## [Instructions to follow]
Can you rewrite the item beginning "In the method called" from the notes on ensemble Monte-Carlo planning below as a short list that keeps its main facts?

Ensemble Monte-Carlo Planning: An Empirical Study. Alan Fern, Paul Lewis.

  1. There are already some papers on this topic, I am familiar with one from the games group at Massricht?
  2. About parallelizing MCTS
  3. The extension here seems to be on more domains
  4. Say that 3 main findings are that parallelization helps when there are time constraints, and that single core ensembles perform better than vanilla given a fixed amount of memory.  Seems in no case does ensemble learning produce poorer results
  5. Root parallelization where all agents run entirely separately and only combine results for the root is the simplest method and requires almost no synchronization
  6. In the method called “Ensemble UCT”, many small trees are searched out on one process, and then the action taken is based on a weighted vote of those trees
  7. Say this is essentially equivalent to applying bagging to RL.  Seems correct.

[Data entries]
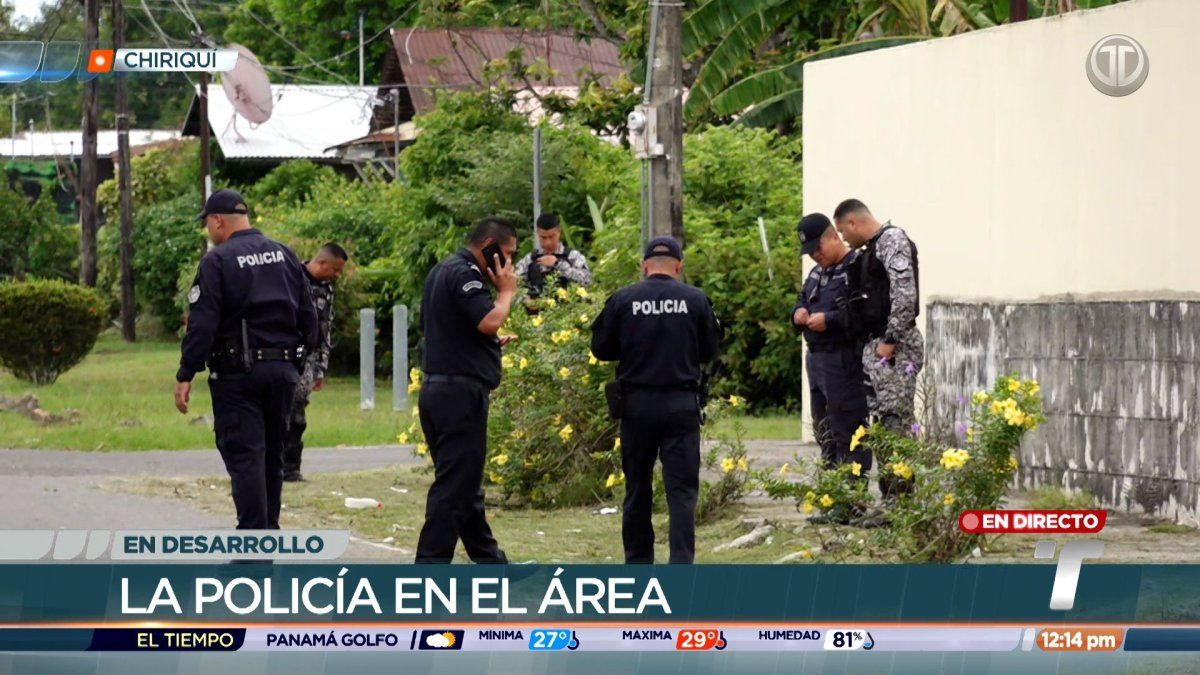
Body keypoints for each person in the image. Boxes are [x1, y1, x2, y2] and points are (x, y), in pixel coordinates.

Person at [174, 189, 317, 530]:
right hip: (282, 372)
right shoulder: (284, 255)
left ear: (218, 220)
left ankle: (252, 546)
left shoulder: (218, 261)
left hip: (238, 376)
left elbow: (203, 324)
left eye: (208, 223)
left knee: (245, 456)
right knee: (271, 456)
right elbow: (310, 320)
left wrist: (186, 371)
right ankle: (267, 534)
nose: (209, 231)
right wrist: (296, 365)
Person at [590, 236, 722, 564]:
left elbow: (600, 348)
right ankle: (680, 566)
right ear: (678, 267)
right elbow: (710, 350)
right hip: (681, 406)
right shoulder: (695, 299)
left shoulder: (623, 299)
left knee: (637, 490)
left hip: (637, 407)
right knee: (681, 494)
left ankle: (638, 566)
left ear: (644, 266)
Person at [415, 217, 520, 564]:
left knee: (463, 486)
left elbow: (446, 330)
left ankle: (492, 563)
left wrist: (484, 347)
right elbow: (489, 320)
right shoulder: (465, 273)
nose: (508, 265)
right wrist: (506, 293)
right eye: (506, 254)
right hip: (458, 396)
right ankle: (426, 575)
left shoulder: (442, 271)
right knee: (453, 488)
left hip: (442, 391)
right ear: (488, 245)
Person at [832, 198, 923, 496]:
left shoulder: (892, 240)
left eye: (843, 232)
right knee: (884, 423)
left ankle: (900, 501)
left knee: (895, 421)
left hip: (895, 349)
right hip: (878, 347)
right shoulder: (871, 250)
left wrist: (890, 340)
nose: (844, 239)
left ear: (853, 222)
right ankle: (891, 500)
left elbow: (904, 295)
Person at [792, 213, 871, 482]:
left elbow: (863, 313)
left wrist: (830, 321)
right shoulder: (817, 273)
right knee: (824, 429)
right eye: (809, 252)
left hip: (843, 359)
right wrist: (799, 313)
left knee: (848, 428)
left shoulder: (857, 267)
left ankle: (852, 497)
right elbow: (802, 298)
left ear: (834, 237)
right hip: (815, 360)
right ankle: (832, 493)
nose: (815, 255)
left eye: (818, 248)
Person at [282, 242, 349, 482]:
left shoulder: (328, 288)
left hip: (309, 357)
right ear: (321, 263)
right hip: (286, 354)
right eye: (335, 269)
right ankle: (276, 466)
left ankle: (291, 468)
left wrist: (321, 368)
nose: (337, 275)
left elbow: (325, 328)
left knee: (298, 412)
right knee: (284, 411)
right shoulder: (291, 278)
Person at [513, 212, 592, 299]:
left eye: (551, 237)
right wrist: (525, 298)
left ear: (559, 232)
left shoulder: (573, 256)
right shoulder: (530, 259)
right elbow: (514, 283)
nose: (548, 242)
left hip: (569, 308)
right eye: (543, 237)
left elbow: (587, 280)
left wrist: (559, 264)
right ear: (538, 233)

## [Task solution]
- Method: "Ensemble UCT"
- Many small trees are searched on one process.
- The action taken comes from a weighted vote of those trees.